「課長ができます!」
「部長をやってました!」
「マネジメントできます!」
40歳以上の管理職経験者の中にはこのような切り口で転職活動に臨む人がいますが、これは「的外れな考え」であることを認識しておく必要があります。何故なら、「管理職として現場から離れている期間が長い(3年以上)人は、転職市場で受け入れられない」という現実があるからです。
40歳以上の転職希望者に共通しているのは、ある程度自分の職歴に自信を持っていることです。約20年の経験があるわけで、給料もそれなりに貰っているので当然のことだと思います。もちろん、これまでに培った豊富な経験は素晴らしいもので、誰もが簡単に手にできるものではありません。
ただ、この経験に普遍性があると考えている場合、それは完全に間違いです。
基本的に、日本の企業はジェネラリストを求める傾向にあって、総合職という名の下で人事異動を繰り返し、幅広い職種を経験し、やがて管理職となって現場から離れていきます。そうすると、「現場感はないが、肩書はある」「仕事量はないが、給料はもらっている」という状態に陥るわけですが、転職市場では求められていない人材となります。
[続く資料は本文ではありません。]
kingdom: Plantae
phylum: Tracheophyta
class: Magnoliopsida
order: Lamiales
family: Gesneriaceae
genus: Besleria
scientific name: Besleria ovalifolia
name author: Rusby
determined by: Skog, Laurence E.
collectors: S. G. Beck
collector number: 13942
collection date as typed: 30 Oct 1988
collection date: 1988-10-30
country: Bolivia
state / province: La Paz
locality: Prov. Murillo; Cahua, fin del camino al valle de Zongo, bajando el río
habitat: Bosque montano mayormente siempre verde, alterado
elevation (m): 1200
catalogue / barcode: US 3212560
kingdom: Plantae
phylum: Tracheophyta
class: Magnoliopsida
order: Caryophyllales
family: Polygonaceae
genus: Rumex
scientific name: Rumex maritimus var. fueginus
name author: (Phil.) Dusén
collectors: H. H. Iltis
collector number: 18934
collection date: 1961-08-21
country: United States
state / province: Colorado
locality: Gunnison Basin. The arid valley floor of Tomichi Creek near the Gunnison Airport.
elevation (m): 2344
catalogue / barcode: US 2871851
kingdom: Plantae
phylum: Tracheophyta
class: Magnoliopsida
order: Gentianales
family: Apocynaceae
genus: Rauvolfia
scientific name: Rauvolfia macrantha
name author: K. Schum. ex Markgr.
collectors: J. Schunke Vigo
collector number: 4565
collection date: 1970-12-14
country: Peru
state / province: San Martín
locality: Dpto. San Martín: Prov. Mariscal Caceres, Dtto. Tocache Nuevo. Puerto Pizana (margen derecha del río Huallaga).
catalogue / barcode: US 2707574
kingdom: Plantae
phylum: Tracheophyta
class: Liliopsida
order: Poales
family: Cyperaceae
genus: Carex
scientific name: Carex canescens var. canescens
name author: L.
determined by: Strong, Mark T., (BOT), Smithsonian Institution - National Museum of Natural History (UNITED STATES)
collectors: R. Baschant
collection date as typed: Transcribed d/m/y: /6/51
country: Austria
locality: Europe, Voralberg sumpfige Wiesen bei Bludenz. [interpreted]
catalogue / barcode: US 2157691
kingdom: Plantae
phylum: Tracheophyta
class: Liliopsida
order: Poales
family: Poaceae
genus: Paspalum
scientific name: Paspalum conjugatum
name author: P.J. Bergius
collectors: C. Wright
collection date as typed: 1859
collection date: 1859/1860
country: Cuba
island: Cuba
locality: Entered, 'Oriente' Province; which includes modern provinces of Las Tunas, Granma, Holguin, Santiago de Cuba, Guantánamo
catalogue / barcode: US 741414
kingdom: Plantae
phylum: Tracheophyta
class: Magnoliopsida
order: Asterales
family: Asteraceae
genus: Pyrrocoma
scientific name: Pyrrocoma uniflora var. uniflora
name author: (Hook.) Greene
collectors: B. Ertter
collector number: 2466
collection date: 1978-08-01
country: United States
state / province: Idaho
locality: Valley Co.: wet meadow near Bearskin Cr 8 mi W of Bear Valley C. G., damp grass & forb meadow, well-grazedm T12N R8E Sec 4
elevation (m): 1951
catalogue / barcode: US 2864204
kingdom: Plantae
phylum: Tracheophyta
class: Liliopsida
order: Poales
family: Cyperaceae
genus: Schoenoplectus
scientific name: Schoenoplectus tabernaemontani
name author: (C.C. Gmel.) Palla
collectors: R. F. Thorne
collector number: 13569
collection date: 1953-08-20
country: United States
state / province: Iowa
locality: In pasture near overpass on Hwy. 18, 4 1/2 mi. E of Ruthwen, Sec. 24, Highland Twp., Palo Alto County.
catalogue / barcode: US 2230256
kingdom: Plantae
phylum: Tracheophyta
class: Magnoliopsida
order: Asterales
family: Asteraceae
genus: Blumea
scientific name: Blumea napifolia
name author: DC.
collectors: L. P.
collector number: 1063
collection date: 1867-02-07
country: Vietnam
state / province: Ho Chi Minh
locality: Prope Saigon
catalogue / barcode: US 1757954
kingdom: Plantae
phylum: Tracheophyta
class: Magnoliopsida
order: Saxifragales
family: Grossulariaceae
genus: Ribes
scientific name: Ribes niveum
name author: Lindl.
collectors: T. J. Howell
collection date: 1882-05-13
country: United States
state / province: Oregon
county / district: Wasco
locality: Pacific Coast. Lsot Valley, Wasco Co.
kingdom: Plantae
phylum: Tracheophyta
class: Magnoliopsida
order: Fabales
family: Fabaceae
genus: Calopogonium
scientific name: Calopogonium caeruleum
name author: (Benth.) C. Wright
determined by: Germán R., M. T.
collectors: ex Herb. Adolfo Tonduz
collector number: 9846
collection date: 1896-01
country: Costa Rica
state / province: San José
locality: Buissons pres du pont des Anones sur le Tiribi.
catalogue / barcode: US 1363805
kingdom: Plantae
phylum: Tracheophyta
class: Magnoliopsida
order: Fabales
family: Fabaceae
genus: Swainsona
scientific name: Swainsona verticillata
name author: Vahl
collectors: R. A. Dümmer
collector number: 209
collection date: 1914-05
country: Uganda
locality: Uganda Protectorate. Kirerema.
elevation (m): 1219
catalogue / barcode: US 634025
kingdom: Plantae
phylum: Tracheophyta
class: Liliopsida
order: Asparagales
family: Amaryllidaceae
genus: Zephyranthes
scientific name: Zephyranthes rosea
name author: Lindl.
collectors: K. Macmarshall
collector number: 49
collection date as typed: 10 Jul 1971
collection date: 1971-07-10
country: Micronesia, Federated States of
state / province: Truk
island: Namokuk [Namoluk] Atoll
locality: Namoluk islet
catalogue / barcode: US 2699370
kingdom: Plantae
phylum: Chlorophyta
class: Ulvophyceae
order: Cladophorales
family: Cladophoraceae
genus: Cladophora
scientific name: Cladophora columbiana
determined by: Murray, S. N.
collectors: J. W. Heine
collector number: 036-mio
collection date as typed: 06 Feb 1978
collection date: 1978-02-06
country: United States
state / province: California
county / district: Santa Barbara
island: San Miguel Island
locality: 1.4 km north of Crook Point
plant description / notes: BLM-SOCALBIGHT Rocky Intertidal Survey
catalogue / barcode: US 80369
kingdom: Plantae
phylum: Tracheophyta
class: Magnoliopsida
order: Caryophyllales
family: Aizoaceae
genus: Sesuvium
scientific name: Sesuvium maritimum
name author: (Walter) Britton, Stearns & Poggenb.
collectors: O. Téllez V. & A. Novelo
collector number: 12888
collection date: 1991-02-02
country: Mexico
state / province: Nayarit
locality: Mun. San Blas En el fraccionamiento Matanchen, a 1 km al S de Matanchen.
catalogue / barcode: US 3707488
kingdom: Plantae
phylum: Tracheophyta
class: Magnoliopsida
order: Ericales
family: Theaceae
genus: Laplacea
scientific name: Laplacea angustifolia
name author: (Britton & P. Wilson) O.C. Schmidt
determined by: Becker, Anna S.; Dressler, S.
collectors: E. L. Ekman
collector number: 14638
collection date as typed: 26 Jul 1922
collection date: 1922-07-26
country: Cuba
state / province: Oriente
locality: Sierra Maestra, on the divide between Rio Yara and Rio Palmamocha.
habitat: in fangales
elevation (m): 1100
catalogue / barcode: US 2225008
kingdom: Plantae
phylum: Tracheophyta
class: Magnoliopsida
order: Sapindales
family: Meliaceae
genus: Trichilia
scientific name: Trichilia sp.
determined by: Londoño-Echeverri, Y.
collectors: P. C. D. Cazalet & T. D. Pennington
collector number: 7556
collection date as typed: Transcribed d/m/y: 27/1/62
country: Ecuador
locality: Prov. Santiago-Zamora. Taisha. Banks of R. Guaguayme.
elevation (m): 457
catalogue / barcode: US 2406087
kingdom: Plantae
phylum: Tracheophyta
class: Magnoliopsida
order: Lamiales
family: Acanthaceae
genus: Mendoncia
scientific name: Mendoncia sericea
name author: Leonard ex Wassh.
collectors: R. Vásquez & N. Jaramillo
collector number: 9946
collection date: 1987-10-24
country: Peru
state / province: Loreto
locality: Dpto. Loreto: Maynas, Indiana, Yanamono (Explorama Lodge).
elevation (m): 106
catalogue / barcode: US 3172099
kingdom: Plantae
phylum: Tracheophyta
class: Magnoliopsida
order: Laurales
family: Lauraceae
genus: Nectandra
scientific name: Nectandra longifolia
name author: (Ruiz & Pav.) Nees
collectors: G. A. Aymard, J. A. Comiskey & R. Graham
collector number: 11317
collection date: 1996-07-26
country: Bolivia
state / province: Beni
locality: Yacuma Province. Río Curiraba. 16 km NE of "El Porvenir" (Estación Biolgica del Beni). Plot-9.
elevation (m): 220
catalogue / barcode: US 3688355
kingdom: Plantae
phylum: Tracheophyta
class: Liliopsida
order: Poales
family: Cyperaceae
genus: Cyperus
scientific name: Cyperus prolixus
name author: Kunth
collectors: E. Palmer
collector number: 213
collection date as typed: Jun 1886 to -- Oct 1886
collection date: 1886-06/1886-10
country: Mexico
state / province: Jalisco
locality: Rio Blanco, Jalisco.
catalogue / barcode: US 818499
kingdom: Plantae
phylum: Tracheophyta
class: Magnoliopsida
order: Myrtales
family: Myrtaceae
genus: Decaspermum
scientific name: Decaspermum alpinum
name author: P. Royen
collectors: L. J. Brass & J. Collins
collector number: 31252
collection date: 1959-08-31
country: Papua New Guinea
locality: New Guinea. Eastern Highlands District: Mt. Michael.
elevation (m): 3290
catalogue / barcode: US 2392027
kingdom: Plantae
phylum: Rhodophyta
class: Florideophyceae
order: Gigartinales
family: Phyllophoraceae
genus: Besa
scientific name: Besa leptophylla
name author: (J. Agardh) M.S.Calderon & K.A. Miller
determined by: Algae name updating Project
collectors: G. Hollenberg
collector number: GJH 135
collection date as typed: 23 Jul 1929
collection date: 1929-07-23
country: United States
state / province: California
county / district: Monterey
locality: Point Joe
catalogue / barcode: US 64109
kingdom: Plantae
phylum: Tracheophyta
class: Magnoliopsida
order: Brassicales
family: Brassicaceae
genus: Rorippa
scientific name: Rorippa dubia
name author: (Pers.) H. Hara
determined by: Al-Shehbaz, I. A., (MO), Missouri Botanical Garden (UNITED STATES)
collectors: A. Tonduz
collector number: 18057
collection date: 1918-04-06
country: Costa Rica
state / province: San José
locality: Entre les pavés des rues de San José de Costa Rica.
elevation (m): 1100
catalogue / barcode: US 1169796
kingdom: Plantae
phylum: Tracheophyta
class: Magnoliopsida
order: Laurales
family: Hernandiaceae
中途採用を行う企業にとって重要なのは、「現役バリバリで活躍してくれるかどうか」です。それ故に、経験や肩書きを「自分の絶対的な価値」と勘違いして転職に臨むと失敗する可能性が高くなるんですね。また、年功序列で給料が支払われている企業の場合、「現在の給料 = 現在の市場価値」は成り立たないことが多いため、転職すると大きく給料が下がります。
40代の管理職経験者による転職にはこのような落とし穴があります。
過去の肩書きにこだわる人は企業から敬遠される
会社を退職した人には名刺がないので、自分で名刺を作成して転職活動で使用する人がいます。そこには「元〇〇会社営業部長」などの肩書きが書かれています。本人的にはこれが大きなブランドで、自分の価値を表現できると考えて作成したのですが、受け取った側は「何の価値も感じていない」というのが現実です。
企業からすると、過去のことを言われても心は全く動きません。「そうですか、〇〇会社で営業部長をされていたんですね。凄いですね!」という言葉があったとしても、単なる社交辞令に過ぎません。むしろ、「ちょっとイタイ人だな・・・」というのが本音です。
採用する側にとって重要なことは、現役バリバリで活躍してくれるかどうかです。過去の肩書きに固執し、それを全面に押し出してくるような人には成功期待感が抱けません。だから、「この人は今までと同じような肩書きをもらい、悠々自適に仕事をしたいだけでは?」と疑われ、敬遠されるんです。
転職を成功させるためには、「今後どうありたいか」「採用企業にどう貢献できるのか」を伝えなくてはなりません。これは、管理職経験者の転職であっても同じです。この事実を肝に銘じて転職活動に臨んで欲しいと思います。また同時に、転職後は現場に出てバリバリ働いて貢献する覚悟が必要です。
この覚悟がないのであれば、今の管理職の地位を捨てるのは勿体ないことかもしれません。